The Explorations of Alexander Mackenzie | The Canadian Encyclopedia


The Explorations of Alexander Mackenzie

The following article is an editorial written by The Canadian Encyclopedia staff. Editorials are not usually updated.

"I now mixed up some vermilion in melted grease, and inscribed, in large characters, on the South-East face of the rock on which we had slept last night, this brief memorial-Alexander Mackenzie, from Canada, by land, the twenty-second of July, one thousand seven hundred and ninety-three."

Sir Alexander Mackenzie, propelled by the fur trade and his own wanderlust, was the first European to traverse the North American continent north of Mexico. His 6,400 km trek to the Pacific on behalf of the North West Company (NWC) revealed the promise of the Canadian Northwest and much of the geography of western North America. All who followed, including Lewis and Clark 12 years later, benefited from his endeavors, but Canada benefited most of all. Mackenzie's journey linked the Northwest with Canada, "rather than letting it come under the sway of our larger neighbor to the south." The NWC, as the principal of that westward expansion, has been called the forerunner of Confederation. Mackenzie "embodied that spirit and led it forward."

Mackenzie, aged 12, emigrated from Scotland to North America in 1774, just before the American Revolution erupted. When his father joined the British army, Mackenzie, motherless, was left with two aunts who sent him to Montreal in 1778. Montreal, the centre of the fur trade, enticed Mackenzie in 1779 to enter the industry that must have seemed an exciting occupation to a boy who was nearly a man. Only five years after joining the firm of Finlay, Gregory and Company he was sent to Detroit as a trader. The firm's partners, noting Mackenzie's business and leadership skills, offered him a partnership "on condition that [he] would proceed to the Indian country in the following spring, 1785." The "Indian country" was the Canadian Northwest.

Mackenzie's fame rests on the two remarkable voyages he undertook to the Arctic and the Pacific Ocean. Engraving by Thomas Lawrence (courtesy NAC/C-2146).

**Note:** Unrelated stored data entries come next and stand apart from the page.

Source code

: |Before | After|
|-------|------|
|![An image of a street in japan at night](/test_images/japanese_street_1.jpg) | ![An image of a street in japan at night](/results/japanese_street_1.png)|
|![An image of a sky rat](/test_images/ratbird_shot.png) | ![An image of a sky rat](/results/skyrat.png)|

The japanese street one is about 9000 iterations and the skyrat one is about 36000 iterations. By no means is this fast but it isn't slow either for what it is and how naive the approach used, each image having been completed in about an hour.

Mackenzie saw an opportunity to explore and to acquire personal wealth. His story embodies the history of Canada's fur trade, which is as much about exploration as economics. Competition for fur was intense, especially after New France was ceded to Great Britain in 1763. The Hudson's Bay Company and the North West Company engaged explorers and cartographers to extend their trading networks.

Between 1774 and 1821, the rival companies established 601 posts throughout the Northwest, trying to gain the confidence of native populations and merging with smaller companies.

Mackenzie's company initially resisted joining the NWC. Peter Pond, one of the partners, was implicated in a murder during a dispute between the companies, which became a catalyst for the eventual merger. Pond, experienced but considered "eccentric," couldn't be fired immediately. In 1788 he was sent to the Athabasca country with Mackenzie, the only person likely to be able to handle him, as his second-in-command - and replacement. Pond believed Cook Inlet was the mouth of a large westward-flowing river that would provide a route to the Pacific. Pond's influence impelled the two expeditions that made Mackenzie famous.

Mackenzie set out from Fort Chipewyan on the Athabasca River in 1789 to test Pond's theory. After an arduous 2500 km canoe trip he found himself at a colossal dead end, for the river flowed to the Arctic, not the Pacific, Ocean.

Despite the first expedition's difficulties, Mackenzie immediately began planning a second. He determined that a possible route lay up the Peace River. He set out again in May 1793, with Alexander Mackay, six voyageurs and two Beaver natives. They navigated treacherous rapids, made numerous difficult portages and stopped repeatedly to maintain their heavily laden birchbark canoe.

Several times they nearly lost their canoe to the swift current, almost losing the men trying to keep the canoe from being swept away. Mackenzie's leadership was tested when the men wanted to turn back, but he persuaded them to continue, with the help of a little rum.

They completed part of the journey overland, guided by Nuxälk-Carrier people, a distance of over 400 km through rugged terrain. The final westward leg of their journey was completed by canoe down the fast-flowing Bella Coola River, finally emerging on the Pacific Coast.

When Alexander Mackenzie reached the Pacific "from Canada, by land," he played a momentous role in forging lucrative trading partnerships for Canada. But his more significant contribution was his role in establishing a great nation.